The Renault F1 Team’s Chassis Technical Director talks about progress with the R26, ahead of its debut on track next week.
Bob, can you give us an update on
progress with the R26? BB: The team has done a fantastic job so far. The programme for the R26 was very tight, and that put pressure on everybody to rise to the challenge of producing the car on time. However, the car build went smoothly, and we began static testing of the first
chassis here at Enstone before Christmas. We are on time, and that does great credit to the whole team.
What can you learn from static testing? BB: The chassis testing rig allows us to confirm the basic structural characteristics of the car, as well as providing an initial
understanding of its dynamic responses. The car has met our criteria, and we have seen the improvements we hoped for.

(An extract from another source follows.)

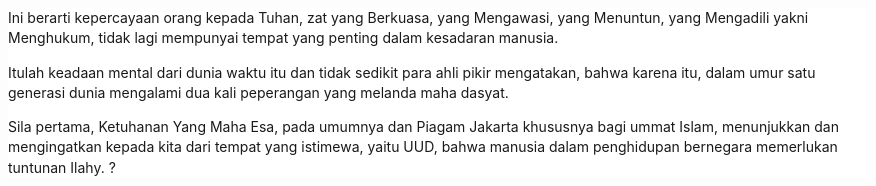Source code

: Ini berarti kepercayaan orang kepada Tuhan, zat yang Berkuasa, yang Mengawasi, yang Menuntun, yang Mengadili yakni Menghukum, tidak lagi mempunyai tempat yang penting dalam kesadaran manusia. 

Itulah keadaan mental dari dunia waktu itu dan tidak sedikit para ahli pikir mengatakan, bahwa karena itu, dalam umur satu generasi dunia mengalami dua kali peperangan yang melanda maha dasyat. 

Sila pertama, Ketuhanan Yang Maha Esa, pada umumnya dan Piagam Jakarta khususnya bagi ummat Islam, menunjukkan dan mengingatkan kepada kita dari tempat yang istimewa, yaitu UUD, bahwa manusia dalam penghidupan bernegara memerlukan tuntunan Ilahy. ?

Before Christmas, the team tested with a restricted V10 engine in the R25 chassis, rather than running a hybrid car. What did you learn? BB: When it comes
to winter testing, there is no single, right answer – only a correct solution for each different set of circumstances, which vary for every team. Running with a restricted V10 until the New Year, and then bringing out the definitive package very early, was the best option for Renault. Our
testing went very well, we ran reliably and learned a lot, particularly about the differences in chassis set-up for 2006.
How is the atmosphere within the team at the moment? BB: We are all excited about starting work with the new car. Our figures from the wind tunnel are
good, the engine has given strong results in terms of performance and reliability over Christmas, so we now want to start learning about the R26 on the track. The focus has been on getting the car out early to maximise our mileage ahead of the opening race, and ensure it is fully reliable
for Bahrain. We have a busy two months ahead, but it is a challenge we relish.